_TEXT PROVIDED_
____________________
What is a good reason for NOT switching to cloud computing?

While navigating the Cloud Computing, VMware, Virtualization and Enterprise 2.0 Group on LinkedIn, I ran across this question, originally asked in Focus, a network of business and technology experts, thought leaders, and veteran practitioners.

“What is a good reason for NOT switching to a cloud computing system?”
Let me begin by saying, that is an excellent question, and one that I recommend should be well thought out during your analysis of any potential Cloud migration. That being said, the question also inspired me to have a little fun, and include some additional reasons why you should NOT move to the Cloud.

Note: For those of you with no sense of humor, please do not proceed. Do not pass Go, and do not collect $200. Proceed at your own risk!

  1. You love new technology – specially all the bright, colorful, blinking lights on the pretty boxes.
  2. You enjoy the feel of cold, hard, metal boxes in the summer and hot metal boxes in the winter.
  3. Writing warranty, maintenance, and big electric checks helps you with your calligraphy.
  4. You find software upgrade discussions intellectually stimulating.
  5. You would miss your current software and equipment provider’s wining, dining, and free trips to the ball game.
  6. You would be bored – No more coordinating the configuration, test, development, and integration of hardware and software? What would you do all day?
  7. You don’t believe in first mover advantage, you’re in the last mover advantage camp.
  8. You’d miss the fun of pulling together business cases to justify infrastructure purchases.
  9. You need the fancy, smart-looking business cases to show key execs how much you can “save” them by spending a lot of corporate money (provided they put you in charge of course).
  10. Your career would be negatively impacted without a large IT budget and staff.
  11. You really like spending time with your procurement team.
  12. You treasure the 6-12 week vacation between ordering equipment and waiting for it to arrive.
  13. You love the crinkling sound of unwrapping shrink-wrapped software.
  14. You don’t even own a hybrid car, forget about a hybrid cloud.
  15. You know you can do better than IBM, HP, Microsoft, Amazon, Google,, and any other Cloud Service Provider, you just need more time, more staff, and more budget (wink).
  16. No lock-in for you. You enjoy the freedom of buying hardware from either Dell, HP, Oracle or IBM – forever.
  17. You yearn for a good software integration challenge.
  18. IT governance is your middle name.
  19. That corporate budget is burning a hole in your corporate pocket.
  20. You prefer reading and negotiating internal Operating Level Agreements (OLAs) rather than Service Level Agreements (SLAs).
  21. You have stock holdings in your vendor’s company.
  22. Your company buys hardware and software from your vendor because your vendor buys your products.
  23. Your relatives work at your equipment supplier – in fact, she manages your account.
  24. Cloud Service Provider kickbacks are too small relative to traditional provider kickbacks.
____________________
_DATA EXCERPT_
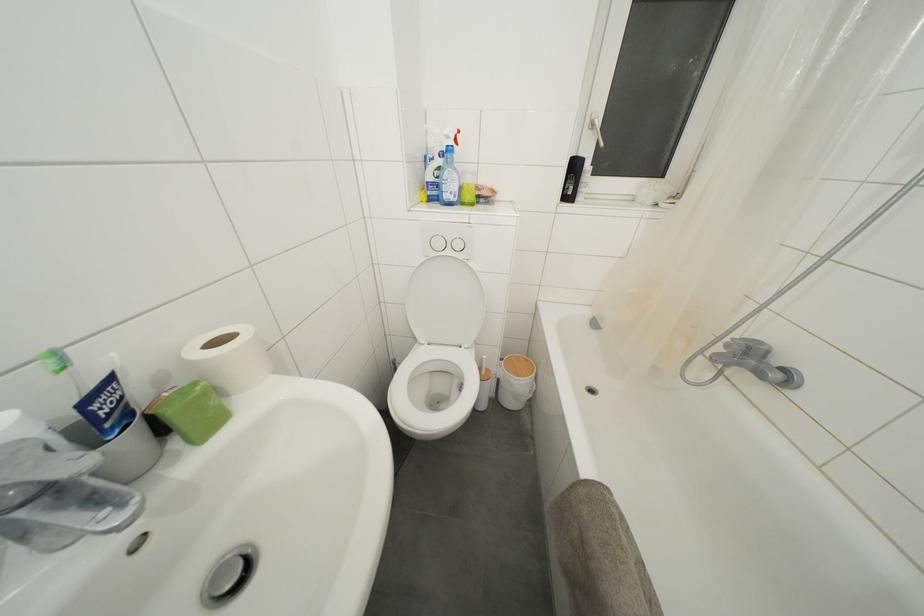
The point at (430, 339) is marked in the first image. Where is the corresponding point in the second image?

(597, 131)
____________________
_ABOUT THIS TASK_
Copy word for word the part of the cloud computing list that begins with the words containing "14. You don’t" and ends with "more budget (wink).". The data were taken from a different source than the text.

_SOLVED EXERCISE_
14. You don’t even own a hybrid car, forget about a hybrid cloud.
  15. You know you can do better than IBM, HP, Microsoft, Amazon, Google,, and any other Cloud Service Provider, you just need more time, more staff, and more budget (wink).